Nessun contatto con Torzi
La cosa che più di ogni altra Crasso ci ha tenuto a ribadire è di non aver mai avuto contatti stretti con Torzi. L’accusa del Promotore di Giustizia è che invece il finanziere, insieme a Tirabassi e l’avvocato Nicola Squillace (imputato), avessero architettato la creazione delle mille azioni per mantenere il controllo dell’immobile di Londra e così ricattare la Segreteria di Stato, lasciando a Torzi il potere di chiedere prestiti, mutui o vendere il palazzo a un prezzo ancora più basso. “Mi trovo coinvolto in questo capo di imputazione per un signore conosciuto 20 giorni!”, ha esclamato Crasso, alzando di tanto la voce come in tutto l’interrogatorio, durante il quale ha anche esclamato: “Maledizione a quel giorno!”.
La riunione nell’Hotel Bvlgari
Crasso dice di aver conosciuto Torzi il 14 novembre 2018 in un bar di via Margutta, strada centrale di Roma, dove Tirabassi lo aveva invitato “per un caffè” insieme all’avvocato Manuele Intendente e il broker. Il tema di Sloane Avenue fu tirato fuori “all’improvviso”, mentre si parlava d’altro. In una riunione all’Hotel Bvlgari di Milano, organizzata nel dicembre 2018 per fare “un tentativo di conciliazione” con Torzi, Tirabassi disse al broker: “Enrico è una persona che mi conosce da tanto tempo, ha lavorato con me e con te”. Lo si sente nella registrazione che lo stesso Crasso fece di nascosto durante la riunione.
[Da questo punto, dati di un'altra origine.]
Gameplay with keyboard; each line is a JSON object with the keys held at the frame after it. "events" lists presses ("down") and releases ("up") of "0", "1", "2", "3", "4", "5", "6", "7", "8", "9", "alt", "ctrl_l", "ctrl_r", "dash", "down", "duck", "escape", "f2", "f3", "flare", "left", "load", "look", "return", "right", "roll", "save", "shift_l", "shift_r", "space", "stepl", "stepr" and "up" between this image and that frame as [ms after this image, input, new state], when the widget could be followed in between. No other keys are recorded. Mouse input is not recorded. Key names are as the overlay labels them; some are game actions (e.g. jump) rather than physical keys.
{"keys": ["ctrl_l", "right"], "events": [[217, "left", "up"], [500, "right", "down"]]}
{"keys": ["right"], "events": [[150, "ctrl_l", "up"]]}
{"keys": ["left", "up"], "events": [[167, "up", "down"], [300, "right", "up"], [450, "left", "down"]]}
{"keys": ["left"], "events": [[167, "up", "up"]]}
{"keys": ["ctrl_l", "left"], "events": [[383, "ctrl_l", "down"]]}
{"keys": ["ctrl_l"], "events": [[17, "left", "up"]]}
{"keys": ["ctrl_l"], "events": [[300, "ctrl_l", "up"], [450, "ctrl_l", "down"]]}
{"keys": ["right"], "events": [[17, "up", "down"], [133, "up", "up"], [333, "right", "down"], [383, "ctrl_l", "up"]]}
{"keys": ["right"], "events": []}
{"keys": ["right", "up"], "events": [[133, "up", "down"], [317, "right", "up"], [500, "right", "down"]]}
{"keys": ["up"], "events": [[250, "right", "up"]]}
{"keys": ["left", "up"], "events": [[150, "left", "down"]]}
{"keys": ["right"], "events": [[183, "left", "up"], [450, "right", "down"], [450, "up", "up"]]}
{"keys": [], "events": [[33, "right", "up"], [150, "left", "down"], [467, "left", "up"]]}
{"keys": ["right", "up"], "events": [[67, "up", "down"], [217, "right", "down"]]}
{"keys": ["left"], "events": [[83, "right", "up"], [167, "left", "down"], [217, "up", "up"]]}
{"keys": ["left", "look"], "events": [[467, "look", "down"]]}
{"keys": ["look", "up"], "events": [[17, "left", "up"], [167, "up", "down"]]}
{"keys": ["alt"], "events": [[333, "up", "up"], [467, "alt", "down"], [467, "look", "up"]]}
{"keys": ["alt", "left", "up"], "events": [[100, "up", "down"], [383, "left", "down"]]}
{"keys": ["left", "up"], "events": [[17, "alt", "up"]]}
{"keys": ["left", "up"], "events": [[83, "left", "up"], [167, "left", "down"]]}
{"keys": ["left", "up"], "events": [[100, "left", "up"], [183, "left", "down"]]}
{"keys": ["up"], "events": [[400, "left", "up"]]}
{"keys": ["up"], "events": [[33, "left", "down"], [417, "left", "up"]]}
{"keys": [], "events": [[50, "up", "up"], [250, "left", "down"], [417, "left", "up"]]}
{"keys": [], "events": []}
La trascrizione è agli atti. “Questa frase non l’ho mai sentita, forse è un errore di trascrizione. Ribadisco: Torzi l’ho conosciuto a novembre 2018”, ha detto Crasso. Sulla registrazione ha spiegato: “Mi spiace di aver registrato la conversazione all’insaputa dell’altro, ma mi dissero di fare attenzione perché Torzi ogni volta che parlava con me mi registrava”.
Rivolto a Diddi, Crasso infine ha aggiunto: “Quando venni da lei, dissi ‘faccia di me quello che vuole, ma per favore non mi metta con Torzi’. Siamo persone dal punto di vista professionale totalmente diverse. Com’è pensabile che mi metta d’accordo con una persona che non conosco, sono stato pure critico sulla sua gestione! Respingo con forza le congetture fatte”. Crasso sarà interrogato nuovamente il 22 giugno.